Una mirada médica

Un ortopedista y una psiquiatra publican un libro que explora la relación entre medicina y escritura. La obra, un lujo editorial, analiza por qué los médicos escriben y su conexión con el dolor humano.
Por Álvaro Bustos González* Que Pablo Rosselli-Cock y Camila Rodríguez de los Ríos hubieran educado a sus hijos de manera exquisita, en varios idiomas, y les hubieran dado la oportunidad de estudiar en Suiza, ya era una razón suficiente para quererlos y sentir por ellos una admiración perdurable. Pero que un ortopedista infantil y una psiquiatra se hayan propuesto escribir una obra hermosa por sus contenidos y litografías, dedicada a los médicos escritores y a los escritores médicos desde la antigüedad hasta nuestros días, es digno de un panegírico. Yo conocí la obra de la que hablo en su estado embrionario. Hoy, publicada por la Universidad del Rosario, es un lujo editorial que debería ser lectura obligada en todas las facultades de medicina del país. ¿Por qué escriben los médicos?
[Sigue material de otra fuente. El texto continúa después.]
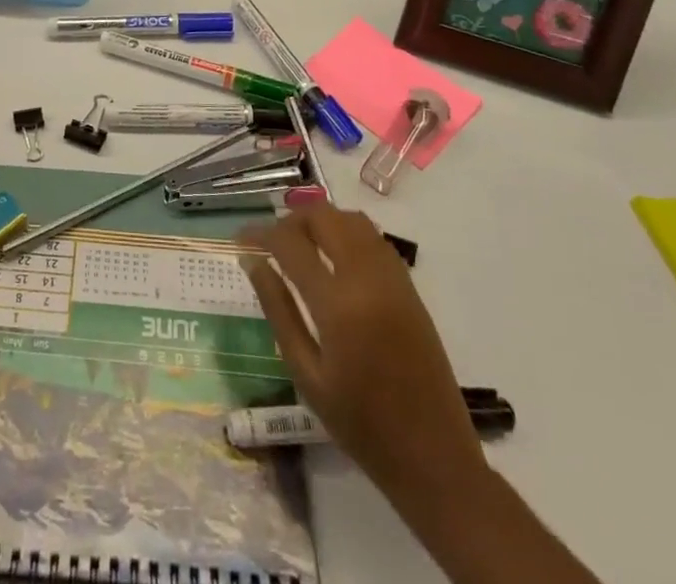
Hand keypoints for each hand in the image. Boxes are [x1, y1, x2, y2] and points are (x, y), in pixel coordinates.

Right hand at [242, 205, 486, 526]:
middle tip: (271, 242)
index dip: (260, 233)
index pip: (289, 243)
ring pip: (351, 219)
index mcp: (337, 304)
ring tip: (301, 245)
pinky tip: (335, 259)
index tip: (241, 238)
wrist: (434, 459)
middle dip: (291, 220)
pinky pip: (374, 238)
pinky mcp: (410, 287)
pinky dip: (348, 233)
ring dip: (322, 221)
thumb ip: (278, 310)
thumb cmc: (361, 425)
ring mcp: (393, 279)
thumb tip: (251, 261)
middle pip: (324, 216)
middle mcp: (367, 278)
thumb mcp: (306, 374)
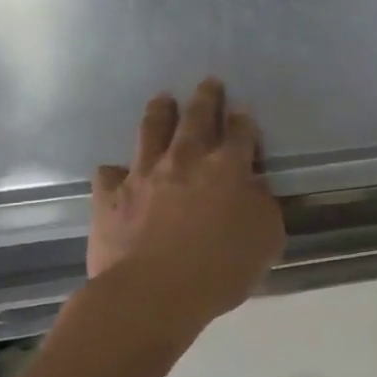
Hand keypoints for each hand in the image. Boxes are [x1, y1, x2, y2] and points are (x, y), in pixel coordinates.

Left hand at [86, 79, 285, 321]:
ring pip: (151, 132)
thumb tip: (254, 189)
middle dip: (206, 99)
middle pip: (197, 119)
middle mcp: (186, 161)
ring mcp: (144, 175)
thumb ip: (263, 207)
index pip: (241, 134)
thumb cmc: (221, 269)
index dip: (244, 121)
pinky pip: (110, 174)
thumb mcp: (266, 240)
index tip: (244, 112)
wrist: (152, 293)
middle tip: (208, 82)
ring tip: (163, 99)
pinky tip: (118, 173)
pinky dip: (117, 171)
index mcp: (228, 169)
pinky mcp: (110, 197)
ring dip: (160, 113)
Toquen en las tumbas de Galeno, Avicena, Maimónides, Paracelso, Rabelais, John Keats, David Livingstone, Sigmund Freud, Santiago Ramón y Cajal, Pío Baroja y Somerset Maugham, por ejemplo, y esperen una respuesta persuasiva desde el más allá. ¿Será que esa lucha contra el sufrimiento ajeno desata la necesidad de expresar cosas inescrutables o perturbadoras? ¿Bastará la vocación por el arte, como en el caso de Freud, que llegó a vislumbrar a través de la literatura algunas reconditeces del alma humana para poder imaginar la enfermedad de un tratamiento? ¿Era suficiente con que Chéjov tuviera necesidades materiales y fuera hijo de un padre bronco para pasar a la historia como un cuentista magistral? ¿Si la medicina, por sí misma, no enseña a pensar ni a sentir, cómo hacen algunos médicos para producir textos memorables que se afincan en la condición humana? Todo esto se encuentra, sin una respuesta única, por supuesto, en el libro de Pablo y Camila. Pero hay que leerlo para descubrir los misterios que impulsan la escritura de los médicos, cuyo contacto con el dolor es una fuente persistente de reflexiones estéticas. Valga recordar la estela que dejó el psiquiatra Viktor Frankl, surgida de su vivencia en un campo de concentración, cuando se percató de cómo algunos prisioneros se derrumbaban ante las vicisitudes, mientras otros maduraban interiormente, para llegar a concluir que no es el sufrimiento el que moldea al hombre, sino que es el ser humano el que le da sentido al sufrimiento. "La literatura tiene su origen en el sufrimiento", afirmó años después el médico y escritor Manuel Zapata Olivella, y eso parece ser cierto. *Decano, FCS, Unisinú -EBZ-.